Repeat each entry exactly.

[Listed records Boundary: Start]

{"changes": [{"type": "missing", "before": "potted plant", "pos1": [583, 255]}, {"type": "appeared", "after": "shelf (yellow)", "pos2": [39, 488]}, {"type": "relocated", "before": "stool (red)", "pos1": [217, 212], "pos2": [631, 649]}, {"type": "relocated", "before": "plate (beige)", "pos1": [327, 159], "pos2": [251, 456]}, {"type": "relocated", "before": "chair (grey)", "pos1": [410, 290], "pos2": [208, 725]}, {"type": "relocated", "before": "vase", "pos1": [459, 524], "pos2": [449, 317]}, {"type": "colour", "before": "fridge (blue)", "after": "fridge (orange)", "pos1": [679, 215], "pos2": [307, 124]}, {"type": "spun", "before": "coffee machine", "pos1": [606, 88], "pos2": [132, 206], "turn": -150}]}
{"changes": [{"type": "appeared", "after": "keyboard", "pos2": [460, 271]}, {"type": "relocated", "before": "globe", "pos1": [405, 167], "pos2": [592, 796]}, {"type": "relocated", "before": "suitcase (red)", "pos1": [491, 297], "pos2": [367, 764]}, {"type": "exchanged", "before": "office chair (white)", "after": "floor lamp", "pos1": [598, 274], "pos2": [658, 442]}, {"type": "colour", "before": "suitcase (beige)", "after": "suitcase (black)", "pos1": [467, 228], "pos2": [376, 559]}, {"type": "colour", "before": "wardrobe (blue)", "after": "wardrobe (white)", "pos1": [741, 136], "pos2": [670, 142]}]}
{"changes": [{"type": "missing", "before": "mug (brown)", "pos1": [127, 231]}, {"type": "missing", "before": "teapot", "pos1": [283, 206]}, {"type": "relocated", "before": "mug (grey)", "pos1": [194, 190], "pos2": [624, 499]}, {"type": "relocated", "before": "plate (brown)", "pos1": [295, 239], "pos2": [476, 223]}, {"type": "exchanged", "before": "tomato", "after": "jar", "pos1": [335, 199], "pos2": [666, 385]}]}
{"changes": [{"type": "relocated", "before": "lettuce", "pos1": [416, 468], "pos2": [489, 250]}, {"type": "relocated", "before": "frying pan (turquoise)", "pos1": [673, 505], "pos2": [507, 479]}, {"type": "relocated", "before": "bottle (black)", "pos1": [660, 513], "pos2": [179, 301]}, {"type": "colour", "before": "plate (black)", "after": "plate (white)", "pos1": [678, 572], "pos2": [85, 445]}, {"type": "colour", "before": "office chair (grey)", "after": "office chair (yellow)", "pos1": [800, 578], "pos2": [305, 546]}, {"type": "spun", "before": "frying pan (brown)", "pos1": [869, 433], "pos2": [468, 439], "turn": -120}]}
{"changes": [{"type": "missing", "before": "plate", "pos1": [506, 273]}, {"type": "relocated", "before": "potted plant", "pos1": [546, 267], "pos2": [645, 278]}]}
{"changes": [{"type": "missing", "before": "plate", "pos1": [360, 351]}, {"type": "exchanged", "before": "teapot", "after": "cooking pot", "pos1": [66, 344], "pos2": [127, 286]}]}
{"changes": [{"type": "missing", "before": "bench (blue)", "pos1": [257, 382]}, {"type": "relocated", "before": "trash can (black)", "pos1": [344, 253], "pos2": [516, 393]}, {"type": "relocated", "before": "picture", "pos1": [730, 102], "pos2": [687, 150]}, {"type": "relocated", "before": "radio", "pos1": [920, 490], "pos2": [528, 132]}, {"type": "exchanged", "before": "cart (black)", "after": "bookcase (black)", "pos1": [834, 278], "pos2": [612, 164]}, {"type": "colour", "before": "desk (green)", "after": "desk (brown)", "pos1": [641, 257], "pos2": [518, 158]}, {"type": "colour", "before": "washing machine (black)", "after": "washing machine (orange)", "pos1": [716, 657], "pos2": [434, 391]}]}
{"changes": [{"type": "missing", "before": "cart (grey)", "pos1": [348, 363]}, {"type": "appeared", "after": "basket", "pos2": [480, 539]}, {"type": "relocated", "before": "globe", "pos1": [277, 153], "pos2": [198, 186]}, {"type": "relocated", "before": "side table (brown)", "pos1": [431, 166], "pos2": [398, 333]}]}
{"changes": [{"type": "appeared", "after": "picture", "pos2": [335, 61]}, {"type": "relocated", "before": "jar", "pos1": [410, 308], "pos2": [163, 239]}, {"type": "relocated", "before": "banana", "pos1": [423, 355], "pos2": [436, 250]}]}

[Listed records Boundary: End]

Task response —
{"changes": [{"type": "missing", "before": "potted plant", "pos1": [583, 255]}, {"type": "appeared", "after": "shelf (yellow)", "pos2": [39, 488]}, {"type": "relocated", "before": "stool (red)", "pos1": [217, 212], "pos2": [631, 649]}, {"type": "relocated", "before": "plate (beige)", "pos1": [327, 159], "pos2": [251, 456]}, {"type": "relocated", "before": "chair (grey)", "pos1": [410, 290], "pos2": [208, 725]}, {"type": "relocated", "before": "vase", "pos1": [459, 524], "pos2": [449, 317]}, {"type": "colour", "before": "fridge (blue)", "after": "fridge (orange)", "pos1": [679, 215], "pos2": [307, 124]}, {"type": "spun", "before": "coffee machine", "pos1": [606, 88], "pos2": [132, 206], "turn": -150}]}
{"changes": [{"type": "appeared", "after": "keyboard", "pos2": [460, 271]}, {"type": "relocated", "before": "globe", "pos1": [405, 167], "pos2": [592, 796]}, {"type": "relocated", "before": "suitcase (red)", "pos1": [491, 297], "pos2": [367, 764]}, {"type": "exchanged", "before": "office chair (white)", "after": "floor lamp", "pos1": [598, 274], "pos2": [658, 442]}, {"type": "colour", "before": "suitcase (beige)", "after": "suitcase (black)", "pos1": [467, 228], "pos2": [376, 559]}, {"type": "colour", "before": "wardrobe (blue)", "after": "wardrobe (white)", "pos1": [741, 136], "pos2": [670, 142]}]}
{"changes": [{"type": "missing", "before": "mug (brown)", "pos1": [127, 231]}, {"type": "missing", "before": "teapot", "pos1": [283, 206]}, {"type": "relocated", "before": "mug (grey)", "pos1": [194, 190], "pos2": [624, 499]}, {"type": "relocated", "before": "plate (brown)", "pos1": [295, 239], "pos2": [476, 223]}, {"type": "exchanged", "before": "tomato", "after": "jar", "pos1": [335, 199], "pos2": [666, 385]}]}
{"changes": [{"type": "relocated", "before": "lettuce", "pos1": [416, 468], "pos2": [489, 250]}, {"type": "relocated", "before": "frying pan (turquoise)", "pos1": [673, 505], "pos2": [507, 479]}, {"type": "relocated", "before": "bottle (black)", "pos1": [660, 513], "pos2": [179, 301]}, {"type": "colour", "before": "plate (black)", "after": "plate (white)", "pos1": [678, 572], "pos2": [85, 445]}, {"type": "colour", "before": "office chair (grey)", "after": "office chair (yellow)", "pos1": [800, 578], "pos2": [305, 546]}, {"type": "spun", "before": "frying pan (brown)", "pos1": [869, 433], "pos2": [468, 439], "turn": -120}]}
{"changes": [{"type": "missing", "before": "plate", "pos1": [506, 273]}, {"type": "relocated", "before": "potted plant", "pos1": [546, 267], "pos2": [645, 278]}]}
{"changes": [{"type": "missing", "before": "plate", "pos1": [360, 351]}, {"type": "exchanged", "before": "teapot", "after": "cooking pot", "pos1": [66, 344], "pos2": [127, 286]}]}
{"changes": [{"type": "missing", "before": "bench (blue)", "pos1": [257, 382]}, {"type": "relocated", "before": "trash can (black)", "pos1": [344, 253], "pos2": [516, 393]}, {"type": "relocated", "before": "picture", "pos1": [730, 102], "pos2": [687, 150]}, {"type": "relocated", "before": "radio", "pos1": [920, 490], "pos2": [528, 132]}, {"type": "exchanged", "before": "cart (black)", "after": "bookcase (black)", "pos1": [834, 278], "pos2": [612, 164]}, {"type": "colour", "before": "desk (green)", "after": "desk (brown)", "pos1": [641, 257], "pos2": [518, 158]}, {"type": "colour", "before": "washing machine (black)", "after": "washing machine (orange)", "pos1": [716, 657], "pos2": [434, 391]}]}
{"changes": [{"type": "missing", "before": "cart (grey)", "pos1": [348, 363]}, {"type": "appeared", "after": "basket", "pos2": [480, 539]}, {"type": "relocated", "before": "globe", "pos1": [277, 153], "pos2": [198, 186]}, {"type": "relocated", "before": "side table (brown)", "pos1": [431, 166], "pos2": [398, 333]}]}
{"changes": [{"type": "appeared", "after": "picture", "pos2": [335, 61]}, {"type": "relocated", "before": "jar", "pos1": [410, 308], "pos2": [163, 239]}, {"type": "relocated", "before": "banana", "pos1": [423, 355], "pos2": [436, 250]}]}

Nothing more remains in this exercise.